当事業に係る研究開発費は77億円となりました。
血液・細胞テクノロジーカンパニー
血液自動製剤システム「Reveos」が、米国食品医薬品局(FDA)の認証を取得しました。Reveosは、全血採血で集めたドナーの血液(全血)から、血小板製剤をはじめとする血液製剤を製造するためのシステムで、世界52カ国で使用されています。全血を遠心分離して血小板、血漿、赤血球等の成分に分け、専用の血液バッグに充填するまでの一連の工程を完全自動化することで、製剤化プロセスの効率を改善し、血液センターの生産性向上に貢献します。今回のFDA認証を受け、テルモは米国初の全血用の血液自動製剤システムとして、Reveosを米国内の血液センターに拡販していく予定です。
また、公益財団法人京都大学iPS細胞研究財団と共同で、iPS細胞培養および分化の自動化を確立するための研究を開始することを発表しました。テルモBCTの細胞増殖システム「Quantum Flex」を用いることで、将来のiPS細胞を用いた治療のための適切な自動培養工程の確立を目指します。iPS細胞の培養は複雑な手順に基づき専門家が手作業で実施しており、臨床用iPS細胞の製造にかかる莫大な時間と費用が課題となっています。今回の共同研究では、Quantum Flexを細胞培養に活用し、iPS細胞の一貫した大規模生産と、汚染リスクが低減された閉鎖環境で細胞培養の自動化とその工程の確立を目指します。
当事業に係る研究開発費は128億円となりました。
その他
研究開発部門はグループの成長に貢献する中長期的テーマの探索に取り組むとともに、比較的短期的な商品・サービス開発にも寄与するコア技術の深化を進めてきました。
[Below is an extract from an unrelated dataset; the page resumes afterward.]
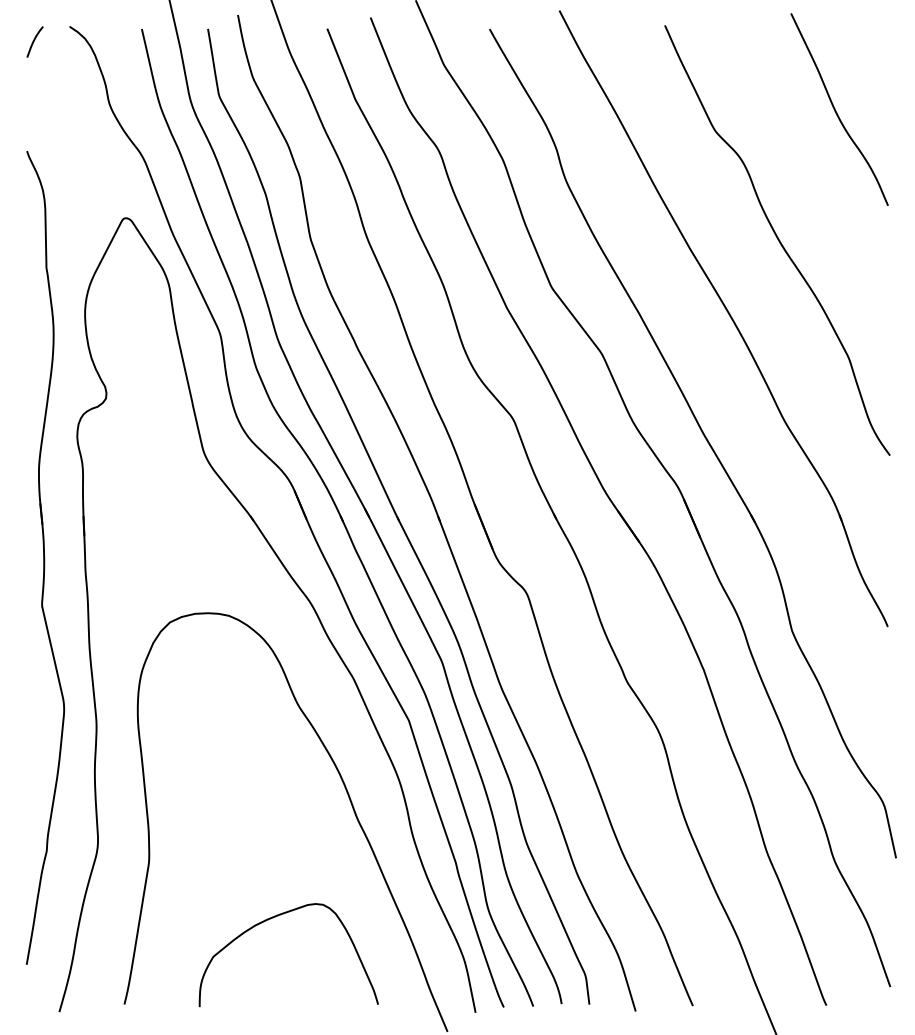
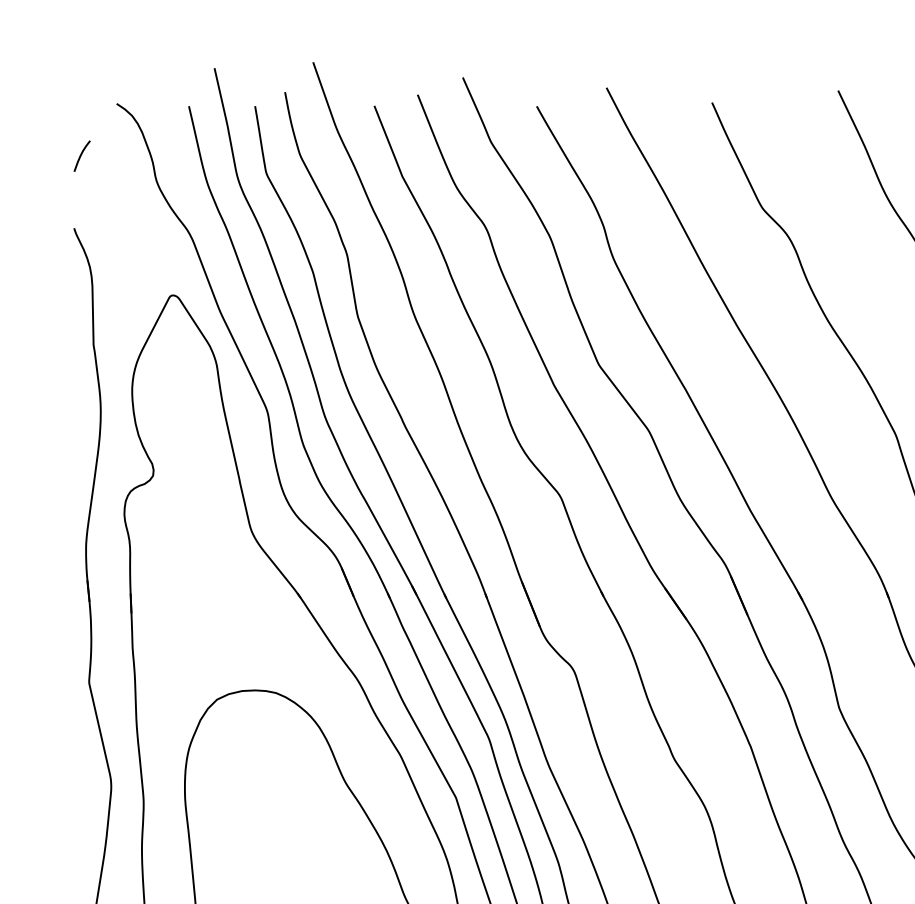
curve: (34, 41) -> (81, 155), moved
その中で、経営戦略との一貫性および成長性の観点から複数の新しい有力テーマが創出されました。テーマの新陳代謝を図るとともに、これら有力テーマは事業出口を見据えてグローバルに最適な場所と体制で育てていきます。同じくコア技術もグローバルに展開する事業体に幅広く提供するための仕組みを整備しました。引き続き医療課題を解決するデバイス技術、それを具現する製造技術とマテリアル技術が絡まり合って差異化を生み出すような深い技術体系の構築を目指していきます。
デジタルトランスフォーメーション(DX)については、米国拠点を設けて、DX推進室の活動の重点を最先端市場である米国に移し、デジタルヘルスのスタートアップを探索し、投資・買収の機会をうかがっています。加えて、グループ内のデジタルソリューション事業に関わるテーマを全て把握し、その数をKPIとしてモニターできるようになりました。それらを支えるための能力強化にも取り組んでおり、特に本社内でも分散していたデジタル人財を統合する準備が完了しました。
なお、当連結会計年度の研究開発費総額には、各事業分野に配分できない基礎研究費用79億円が含まれております。